The documentary The Social Dilemma has given many people a grim idea of what kinds of societies and human beings the digital revolution is shaping. In an apocalyptic and sometimes annoying tone, the chorus of authors of this popular news report detail the mechanisms with which technological platforms create addiction and “harvest our behaviours”. It connects their business models with Skinner’s theories and his experiments with mice and it explains how the expression “the data economy” is a bad description of what consists in reality of mining our future behaviours. Everything is said to be at the service of businesses with commercial interests; they constitute the true customer who, thanks to artificial intelligence and superquantum computation, achieve their ends by classifying and dominating the consumer, until he is turned into something like an automaton.
Harvard Business School Professor Shoshana Zuboff, one of the leading figures in the film, has even managed to create a model to describe this new stage in the economy, which she calls surveillance capitalism. This is supposedly a new economic order “that demands human experience as the free raw material it will exploit in a series of hidden commercial practices of extraction, prediction, and sales”. Voices, personalities and emotions are transnformed into behavioural data, which is merchandise in a global market for the prediction of behaviour, in which the individual is only a user, with an irrepressible desire for even more connectivity, and not a citizen endowed with liberty and rights. Zuboff’s theories, nonetheless, follow the motto “simplify and exaggerate”, attributed to the journal The Economist, for a large share of the planet’s economy has not succumbed yet to the voices of the digital sirens. Only 22% of Americans, for example, are on Twitter.
But what is most noteworthy in the Netflix documentary is that it does not propose many solutions and it ends up sounding rather like the cry “every man for himself”, what you would expect from a horror film. Its great irony is that it is so well-done that it encourages the viewer to consume new productions from the successful platform that supports it. Occasionally, this research seems to be aimed at promoting the Center for Humane Technology, a well-meaning project from a few repentant Silicon Valley geniuses. This new Californian enterprise consists no less than in correcting the negative effects of their former creations. We can only wish them even more success. It is worth pointing out, however, that, compared to the emotional high that the world of superheroes always provides, the possible answers to a Big Brother who’s out of control are classic and rational. They consist of self-control and public action, through education, regulation, taxation and a policy of defense of free competition.
We know that it is very complicated to set up intelligent regulation that would place a clear limit on the loss of privacy, protect freedoms and pursue the purveyors of fake news. The point of departure is to defend the individual from the loss of fundamental rights when using digital media. One would have to add an international frame —which hardly exists today—to national and super-national norms, and make it applicable to a group of firms whose economic weight (and enormous social responsibility), when combined, equal that of a superpower. The first step should be to tackle the dominant discourse about the digital world head on, that cavalierly proclaims an inevitable, beneficial future for whoever wants it and gets on board with it. In this sense, the documentary helps, in that it unmasks who to date is winning and who is losing. And it neutralizes the propaganda whereby it is held to be futile and senseless to struggle against an inevitable progress.

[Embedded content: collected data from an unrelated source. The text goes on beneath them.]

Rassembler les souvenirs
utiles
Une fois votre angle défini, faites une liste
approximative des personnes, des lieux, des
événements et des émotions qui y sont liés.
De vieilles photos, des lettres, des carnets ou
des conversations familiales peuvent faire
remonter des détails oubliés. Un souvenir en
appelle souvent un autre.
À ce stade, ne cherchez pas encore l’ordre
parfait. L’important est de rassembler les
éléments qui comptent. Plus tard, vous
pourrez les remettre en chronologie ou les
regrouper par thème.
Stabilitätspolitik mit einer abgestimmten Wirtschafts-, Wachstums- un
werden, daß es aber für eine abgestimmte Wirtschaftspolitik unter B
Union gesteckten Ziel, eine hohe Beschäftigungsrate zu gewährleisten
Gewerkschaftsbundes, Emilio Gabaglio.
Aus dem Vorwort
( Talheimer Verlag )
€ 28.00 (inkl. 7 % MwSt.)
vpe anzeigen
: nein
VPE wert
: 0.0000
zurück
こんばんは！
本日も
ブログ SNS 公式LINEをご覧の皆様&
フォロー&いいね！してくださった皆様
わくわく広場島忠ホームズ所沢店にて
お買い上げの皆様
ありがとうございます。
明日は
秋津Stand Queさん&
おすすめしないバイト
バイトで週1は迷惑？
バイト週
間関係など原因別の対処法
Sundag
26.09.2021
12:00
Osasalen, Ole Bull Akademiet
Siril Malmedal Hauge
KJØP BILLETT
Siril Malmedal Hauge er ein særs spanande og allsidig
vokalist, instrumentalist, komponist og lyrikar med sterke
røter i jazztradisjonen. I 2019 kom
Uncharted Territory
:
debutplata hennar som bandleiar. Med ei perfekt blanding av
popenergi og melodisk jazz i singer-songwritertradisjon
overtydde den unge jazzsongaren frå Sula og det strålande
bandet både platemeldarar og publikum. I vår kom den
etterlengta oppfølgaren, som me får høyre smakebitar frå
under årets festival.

The most seasoned technologists warn, in any case, that a digital future will have to be tackled from within an Internet different from the one we know; a fragmented or broken net, known in English as a “splinternet.” The universal architecture which has permitted the internet’s rapid expansion and its global goods and services can be dismantled by geostrategic rivals who agree on the need to control the nets. The regime in Beijing does not allow the Google search engine or Facebook into its territory and it has made a successful bid for the development of artificial intelligence, with the primary aim of perfecting political control over individuals. China not only wants to be the master of its own digital sphere. It is apparently ready to project its values and practices throughout the world by means of successful technological firms. The United States’ answer during the Trump administration has been to call for an internet free of Chinese influence, vetoing this country’s companies in the name of national security. Mike Pompeo, the U.S. Secretary of State, has explained that “the Chinese apps threaten privacy, shed virus and spread disinformation”. Trumpism’s next step is apparently to outfit itself with the means to control the online world within its borders. This balkanization would go against the original vision that brought about the birth of the internet, inspired as it was in the sacred principle of freedom of speech and planetary dissemination. If interventions like this were to make headway, we would be very far from the kind of global agreements that require the digital revolution in order to foster respect for human dignity and benefit everyone.

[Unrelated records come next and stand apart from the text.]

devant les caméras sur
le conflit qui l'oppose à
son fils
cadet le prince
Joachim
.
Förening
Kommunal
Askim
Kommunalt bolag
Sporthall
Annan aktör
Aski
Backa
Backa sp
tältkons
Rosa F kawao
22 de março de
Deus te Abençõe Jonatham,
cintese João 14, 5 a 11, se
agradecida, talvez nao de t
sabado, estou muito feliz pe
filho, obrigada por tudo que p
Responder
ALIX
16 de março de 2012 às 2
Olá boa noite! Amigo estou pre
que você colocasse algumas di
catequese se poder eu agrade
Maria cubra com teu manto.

As in every period of history, the vigor and currency of civic values depends on what we do and neglect to do. It is true that the speed of change is exponential and that we are more and more distracted by the effect of algorithms and screens on our brains. But I prefer to walk on the sunny side of the street and to think that we are in time to take advantage of the wealth of opportunities that we are being offered. Digital addiction is an undeniable phenomenon (I am writing this text with my mobile far away from me, where it is ready to pounce, however silenced as it is, with its notifications turned off and at a time of day when messages are not frequent…). Our relationship to the screen requires habits of health and disconnection that are impossible to acquire without decisión, training, and a social context that assists us. But isolated efforts are not enough: institutions and norms civilize progress. In the case of the digital challenge, now is the time to lift our eyes from the screen and build the common good together.